BELGIUM - Belgium's recent national wage negotiations have not had the desired impact on the industry-wide pensions sector, with the final draft containing no references to any new sector fund as compared to initial drafts.
Hugo Clemeur, secretary general of the Belgian Association of Pension Funds, said:
“The final wage agreement is really very limited, the salary increase margins are hardly higher than the expected inflation. The initial draft had a mention of a few sector funds but the final draft did not include this. It means that the discussion on the new industry wide pension funds are going to be held on an industry level, not on a national level. Though this agreement does not preclude any new pension funds, it is a drawback compared to initial expectations.
Social partners have agreed that the hourly wage of workers could rise by 4.5% for the next two years. With the national agreement now completed, the next round of industry-wide negotiations are expected to commence within the next couple of months.
Clemeur added: “Margins may vary from industry to industry, so we really have to see if we have industries with sufficient margins. Some industries may have some margins, others certainly don’t and it will all depend on how well a particular industry is doing and how much room there is for negotiation.

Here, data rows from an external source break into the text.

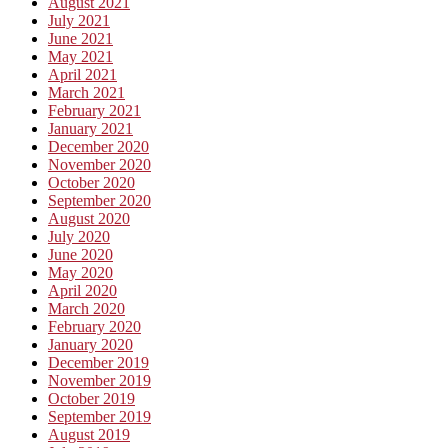
August 2021
July 2021
June 2021
May 2021
April 2021
March 2021
February 2021
January 2021
December 2020
November 2020
October 2020
September 2020
August 2020
July 2020
June 2020
May 2020
April 2020
March 2020
February 2020
January 2020
December 2019
November 2019
October 2019
September 2019
August 2019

“The national collective agreement is an indicative agreement for these industries. And it is very much up to the industries themselves to see how much room there is for pensions but the agreement is not not quite in line with initial expectations. It was generally expected that the wage negotiation would leave room for setting up pensions which apparently it does not. So in that respect it is a drawback but nothing is final.
Things can still change, although one is not starting with one’s best foot forward.”